Plus loin, le ministre ajoute: « Et c’est pour cette raison que la nouvelle institution que nous présentons… Vous voyez que c’est à dessein que j’utilise très peu le mot « armée »… C’est parce que je voulais que les gens comprennent que c’est une institution d’un nouveau genre que nous voulons créer. Que ce soit une institution qui accompagne le pays dans sa quête vers le développement. »

Le ministre parle d’institution d’un nouveau genre.  Quel genre ?  On le saura plus tard.

Pour le moment, si la nouvelle force recrute des soldats, il n’y a encore ni académie pour former les officiers, ni état-major pour prendre le commandement effectif, ni règlement, ni doctrine.

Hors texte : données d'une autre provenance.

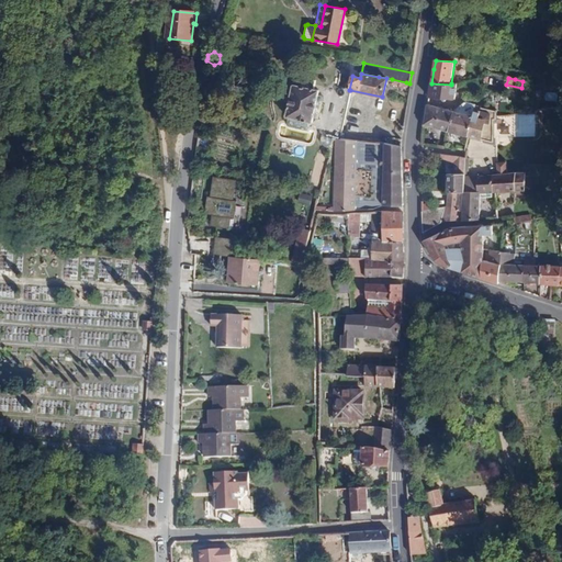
[(336,88),(337,86),(303,79),(302,88),(293,86),(285,117),(312,123),(321,136),(325,136),(336,88)]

Bien entendu, on peut reconstruire une nouvelle force sur les ruines des FADH. Reprendre l’histoire avec l’Armée d’Haïti d’avant Duvalier. Relancer la Garde d’Haïti que les Américains avaient laissée après l’occupation. Remembrer une force à l’image de l’Armée des baïonnettes comme au XIXe siècle. On peut même ressusciter l’Armée indigène. Le problème, les aventures de notre armée, sous l’une ou l’autre de ces appellations, se sont toutes mal terminées pour la population comme pour les militaires.

Il faut donc une vraie nouvelle institution. Faire attention à ne pas lancer une concurrence Armée/Police dans le pays. Éviter de créer un simple corps armé partisan. Ne pas survendre cette affaire de force dédiée au développement.

Une armée est composée d’hommes animés par un esprit de corps. Elle a besoin de buts, de commandement, de moyens. Et avant tout, un corps armé a besoin d’ennemis. De position à défendre. D’objectifs à conquérir.

Dans le budget 2017-2018, le ministère de la Défense disposera de 514 millions de gourdes, si la loi de finances est votée telle que déposée au Parlement. En 2016-2017, son allocation était de 430 millions de gourdes. Quelle armée, quelle force, vers quelle aventure allons-nous avec 84 millions de gourdes?